*Requirement:* Keyword search on "klientów": report each line of the records that contains it.

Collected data
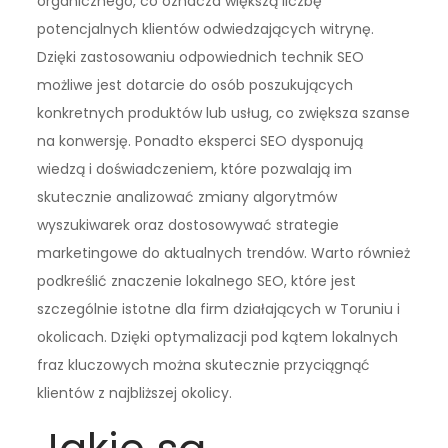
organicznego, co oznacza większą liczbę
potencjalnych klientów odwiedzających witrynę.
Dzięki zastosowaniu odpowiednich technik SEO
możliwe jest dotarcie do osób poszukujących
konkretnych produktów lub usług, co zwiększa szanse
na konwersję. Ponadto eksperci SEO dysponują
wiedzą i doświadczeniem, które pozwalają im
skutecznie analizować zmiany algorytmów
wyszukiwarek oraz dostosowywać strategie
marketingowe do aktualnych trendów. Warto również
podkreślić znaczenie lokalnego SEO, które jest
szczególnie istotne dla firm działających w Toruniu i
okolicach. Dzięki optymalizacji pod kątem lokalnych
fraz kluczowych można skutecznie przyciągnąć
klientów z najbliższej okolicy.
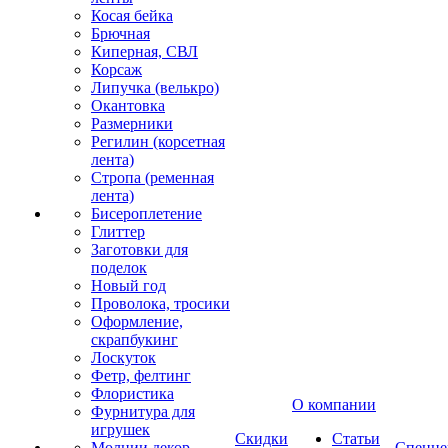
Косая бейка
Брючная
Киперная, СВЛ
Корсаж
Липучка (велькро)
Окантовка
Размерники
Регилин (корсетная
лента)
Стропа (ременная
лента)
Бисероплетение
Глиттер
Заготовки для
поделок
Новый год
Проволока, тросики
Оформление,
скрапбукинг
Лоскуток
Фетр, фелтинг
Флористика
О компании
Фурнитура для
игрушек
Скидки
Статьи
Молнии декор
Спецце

*The completed task:*
potencjalnych klientów odwiedzających witrynę.
klientów z najbliższej okolicy.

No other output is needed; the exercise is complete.